Task statement:
Return each line from the items below that contains the string "type".

***

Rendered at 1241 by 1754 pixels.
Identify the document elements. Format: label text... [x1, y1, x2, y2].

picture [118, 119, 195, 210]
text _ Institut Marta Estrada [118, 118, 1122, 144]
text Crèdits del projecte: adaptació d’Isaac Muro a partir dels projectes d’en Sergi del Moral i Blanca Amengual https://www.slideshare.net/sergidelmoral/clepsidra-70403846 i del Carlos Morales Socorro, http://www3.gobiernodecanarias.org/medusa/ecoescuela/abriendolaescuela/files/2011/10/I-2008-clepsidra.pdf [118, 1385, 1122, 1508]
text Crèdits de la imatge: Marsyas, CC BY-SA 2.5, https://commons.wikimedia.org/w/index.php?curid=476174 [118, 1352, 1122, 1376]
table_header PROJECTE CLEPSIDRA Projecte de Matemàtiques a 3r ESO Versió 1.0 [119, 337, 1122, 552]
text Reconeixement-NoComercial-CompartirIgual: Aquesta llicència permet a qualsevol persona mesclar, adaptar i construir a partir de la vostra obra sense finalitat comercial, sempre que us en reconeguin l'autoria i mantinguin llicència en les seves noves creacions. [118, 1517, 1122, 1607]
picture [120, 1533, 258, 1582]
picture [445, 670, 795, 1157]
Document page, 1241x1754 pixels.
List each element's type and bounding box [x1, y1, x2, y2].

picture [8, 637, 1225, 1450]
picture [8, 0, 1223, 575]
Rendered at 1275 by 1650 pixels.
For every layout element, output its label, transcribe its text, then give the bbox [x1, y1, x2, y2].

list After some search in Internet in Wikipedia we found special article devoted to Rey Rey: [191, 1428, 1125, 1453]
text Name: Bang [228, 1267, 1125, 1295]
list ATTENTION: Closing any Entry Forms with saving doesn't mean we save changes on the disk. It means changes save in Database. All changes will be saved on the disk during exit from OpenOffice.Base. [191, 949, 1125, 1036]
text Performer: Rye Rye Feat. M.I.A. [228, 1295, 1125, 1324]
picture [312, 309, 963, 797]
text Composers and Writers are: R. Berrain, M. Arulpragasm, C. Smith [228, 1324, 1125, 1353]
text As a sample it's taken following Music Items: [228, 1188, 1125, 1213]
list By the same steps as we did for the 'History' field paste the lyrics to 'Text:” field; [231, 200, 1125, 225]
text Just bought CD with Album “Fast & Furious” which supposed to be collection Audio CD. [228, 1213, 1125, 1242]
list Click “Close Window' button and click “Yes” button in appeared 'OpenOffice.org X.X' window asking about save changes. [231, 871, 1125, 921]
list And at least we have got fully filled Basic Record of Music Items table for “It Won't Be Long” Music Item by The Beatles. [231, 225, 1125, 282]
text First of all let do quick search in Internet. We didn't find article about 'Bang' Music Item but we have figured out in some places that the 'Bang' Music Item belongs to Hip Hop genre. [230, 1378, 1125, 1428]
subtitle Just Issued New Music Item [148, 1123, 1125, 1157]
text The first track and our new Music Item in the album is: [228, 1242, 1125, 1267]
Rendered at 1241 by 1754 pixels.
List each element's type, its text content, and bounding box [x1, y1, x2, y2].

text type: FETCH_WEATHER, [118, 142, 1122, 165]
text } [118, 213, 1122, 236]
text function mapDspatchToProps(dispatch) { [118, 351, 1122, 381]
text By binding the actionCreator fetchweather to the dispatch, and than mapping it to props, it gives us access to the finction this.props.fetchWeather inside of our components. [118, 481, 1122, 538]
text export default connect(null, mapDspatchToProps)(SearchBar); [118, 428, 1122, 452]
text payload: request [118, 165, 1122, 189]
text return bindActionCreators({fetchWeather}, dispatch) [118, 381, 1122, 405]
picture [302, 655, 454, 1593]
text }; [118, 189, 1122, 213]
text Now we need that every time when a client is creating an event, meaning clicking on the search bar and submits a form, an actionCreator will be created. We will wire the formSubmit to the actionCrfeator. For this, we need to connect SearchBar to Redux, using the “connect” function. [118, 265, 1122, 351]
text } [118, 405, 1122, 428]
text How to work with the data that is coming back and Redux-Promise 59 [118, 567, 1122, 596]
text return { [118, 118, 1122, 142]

***

Solution to this problem:
List each element's type and bounding box [x1, y1, x2, y2].
List each element's type, its text content, and bounding box [x1, y1, x2, y2].
text type: FETCH_WEATHER, [118, 142, 1122, 165]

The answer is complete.